The Pressure of Time

Our relationships with time are a good indicator that we are creatures of eternity. We don’t like to be governed by time. “Plenty of time,” has a reassuring sound, so does “No hurry.” The person who is “never in a hurry but always on time” seems like a paragon. We resist deadlines, hate waiting in lines. When we want it, we want it now. When in pain, we want it to stop instantly.

The pressure of time has everything to do with bodies. Resisting the pressure is functionally identical with resisting our urges. Doing so we rise above them—and outside of time. As always, in such matters, obeying the pressure in order to help others appears to be the exception to the rule. When someone is hurt, when the house catches fire—the sirens will sound. But helping others, and in quicktime, is also to transcend time. It demands that we put aside our narrower aims for a higher one.

Here also we find the logic for the Catholic concept of the mortification of the flesh. Modernity views that sort of thing with revulsion and contempt—in part because over-zealous and excessive practices in the past have left lurid images. To be sure. It’s possible to overdo everything, even the good and needful. Nevertheless, when we look at any kind of spiritual endeavor, we shall discover in it an effort to transcend the material realm; it is nearest to us in our bodies.

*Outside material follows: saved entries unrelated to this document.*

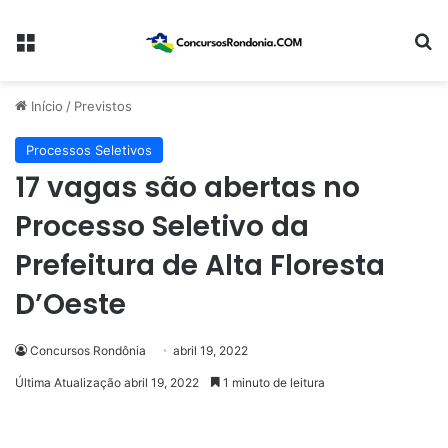
Menu
Pr
Início
/
Previstos
Processos Seletivos
17 vagas são abertas no
Processo Seletivo da
Prefeitura de Alta Floresta
D’Oeste
Concursos Rondônia
abril 19, 2022
Última Atualização abril 19, 2022
1 minuto de leitura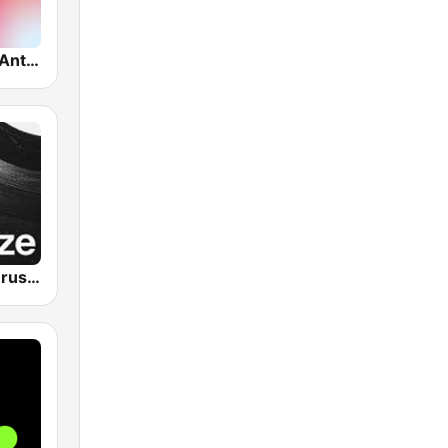
VRT Radio 2 Antwerpen
VRT Studio Brussel - De Tijdloze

We have a wonderful little Sunbeam water heater—obtained because the %@#$ microwave oven took ever so long to heat a cup’s worth of water. Our Sunbeam produces a cupful of boiling water in about a minute and fifteen seconds. My days start by using it. And, ridiculous as this may sound, that minute causes me daily aggravation. Why? Well, the freeze-dried Taster’s Choice is in the cup with cream and sweetener in much less than that minute, and then I have to endure the agony of waiting!! Therefore, daily, I engage in resisting time. Plenty more opportunities, every day, to practice virtue. Almost anything at all gives me opportunities. I don’t need a pole to stand and live on—nor lashes on my naked back with leather thongs. Time itself provides unending stimulus to fight its downward pull.